▶ _Given entries_
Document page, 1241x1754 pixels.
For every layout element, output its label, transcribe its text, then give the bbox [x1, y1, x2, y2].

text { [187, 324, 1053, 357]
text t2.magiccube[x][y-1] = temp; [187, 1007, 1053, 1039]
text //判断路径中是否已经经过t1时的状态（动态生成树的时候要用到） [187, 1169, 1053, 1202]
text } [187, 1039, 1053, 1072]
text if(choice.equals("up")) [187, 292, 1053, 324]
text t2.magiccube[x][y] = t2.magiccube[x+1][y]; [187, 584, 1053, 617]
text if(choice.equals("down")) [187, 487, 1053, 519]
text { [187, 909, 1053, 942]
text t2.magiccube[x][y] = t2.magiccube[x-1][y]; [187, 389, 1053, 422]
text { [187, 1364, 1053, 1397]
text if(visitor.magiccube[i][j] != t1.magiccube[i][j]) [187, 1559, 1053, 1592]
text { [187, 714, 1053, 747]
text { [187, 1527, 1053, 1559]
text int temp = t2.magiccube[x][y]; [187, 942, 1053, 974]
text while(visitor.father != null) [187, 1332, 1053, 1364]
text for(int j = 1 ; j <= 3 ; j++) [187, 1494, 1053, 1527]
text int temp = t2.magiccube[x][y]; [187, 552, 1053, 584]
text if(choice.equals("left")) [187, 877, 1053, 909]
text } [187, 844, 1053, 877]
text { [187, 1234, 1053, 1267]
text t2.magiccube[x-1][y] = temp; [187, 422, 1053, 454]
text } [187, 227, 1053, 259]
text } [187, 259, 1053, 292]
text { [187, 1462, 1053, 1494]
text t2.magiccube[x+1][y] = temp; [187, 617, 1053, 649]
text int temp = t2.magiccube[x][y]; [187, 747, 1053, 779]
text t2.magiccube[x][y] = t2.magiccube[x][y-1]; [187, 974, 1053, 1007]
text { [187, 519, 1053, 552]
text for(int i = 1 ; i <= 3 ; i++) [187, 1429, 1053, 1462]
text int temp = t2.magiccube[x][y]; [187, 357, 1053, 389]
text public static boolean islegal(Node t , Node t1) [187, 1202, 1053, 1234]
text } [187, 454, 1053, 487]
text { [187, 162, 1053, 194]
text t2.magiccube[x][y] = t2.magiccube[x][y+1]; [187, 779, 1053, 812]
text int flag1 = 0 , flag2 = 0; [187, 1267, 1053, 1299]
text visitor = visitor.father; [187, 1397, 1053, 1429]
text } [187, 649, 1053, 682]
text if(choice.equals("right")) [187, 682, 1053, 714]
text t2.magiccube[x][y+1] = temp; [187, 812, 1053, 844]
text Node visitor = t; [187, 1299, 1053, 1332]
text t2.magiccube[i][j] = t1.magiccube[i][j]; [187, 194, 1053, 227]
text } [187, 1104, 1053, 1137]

▶ _Work required_
With no line skipped, copy the entries exactly as written.

▶ _Reply to the exercise_
Document page, 1241x1754 pixels.
For every layout element, output its label, transcribe its text, then give the bbox [x1, y1, x2, y2].

text { [187, 324, 1053, 357]
text t2.magiccube[x][y-1] = temp; [187, 1007, 1053, 1039]
text //判断路径中是否已经经过t1时的状态（动态生成树的时候要用到） [187, 1169, 1053, 1202]
text } [187, 1039, 1053, 1072]
text if(choice.equals("up")) [187, 292, 1053, 324]
text t2.magiccube[x][y] = t2.magiccube[x+1][y]; [187, 584, 1053, 617]
text if(choice.equals("down")) [187, 487, 1053, 519]
text { [187, 909, 1053, 942]
text t2.magiccube[x][y] = t2.magiccube[x-1][y]; [187, 389, 1053, 422]
text { [187, 1364, 1053, 1397]
text if(visitor.magiccube[i][j] != t1.magiccube[i][j]) [187, 1559, 1053, 1592]
text { [187, 714, 1053, 747]
text { [187, 1527, 1053, 1559]
text int temp = t2.magiccube[x][y]; [187, 942, 1053, 974]
text while(visitor.father != null) [187, 1332, 1053, 1364]
text for(int j = 1 ; j <= 3 ; j++) [187, 1494, 1053, 1527]
text int temp = t2.magiccube[x][y]; [187, 552, 1053, 584]
text if(choice.equals("left")) [187, 877, 1053, 909]
text } [187, 844, 1053, 877]
text { [187, 1234, 1053, 1267]
text t2.magiccube[x-1][y] = temp; [187, 422, 1053, 454]
text } [187, 227, 1053, 259]
text } [187, 259, 1053, 292]
text { [187, 1462, 1053, 1494]
text t2.magiccube[x+1][y] = temp; [187, 617, 1053, 649]
text int temp = t2.magiccube[x][y]; [187, 747, 1053, 779]
text t2.magiccube[x][y] = t2.magiccube[x][y-1]; [187, 974, 1053, 1007]
text { [187, 519, 1053, 552]
text for(int i = 1 ; i <= 3 ; i++) [187, 1429, 1053, 1462]
text int temp = t2.magiccube[x][y]; [187, 357, 1053, 389]
text public static boolean islegal(Node t , Node t1) [187, 1202, 1053, 1234]
text } [187, 454, 1053, 487]
text { [187, 162, 1053, 194]
text t2.magiccube[x][y] = t2.magiccube[x][y+1]; [187, 779, 1053, 812]
text int flag1 = 0 , flag2 = 0; [187, 1267, 1053, 1299]
text visitor = visitor.father; [187, 1397, 1053, 1429]
text } [187, 649, 1053, 682]
text if(choice.equals("right")) [187, 682, 1053, 714]
text t2.magiccube[x][y+1] = temp; [187, 812, 1053, 844]
text Node visitor = t; [187, 1299, 1053, 1332]
text t2.magiccube[i][j] = t1.magiccube[i][j]; [187, 194, 1053, 227]
text } [187, 1104, 1053, 1137]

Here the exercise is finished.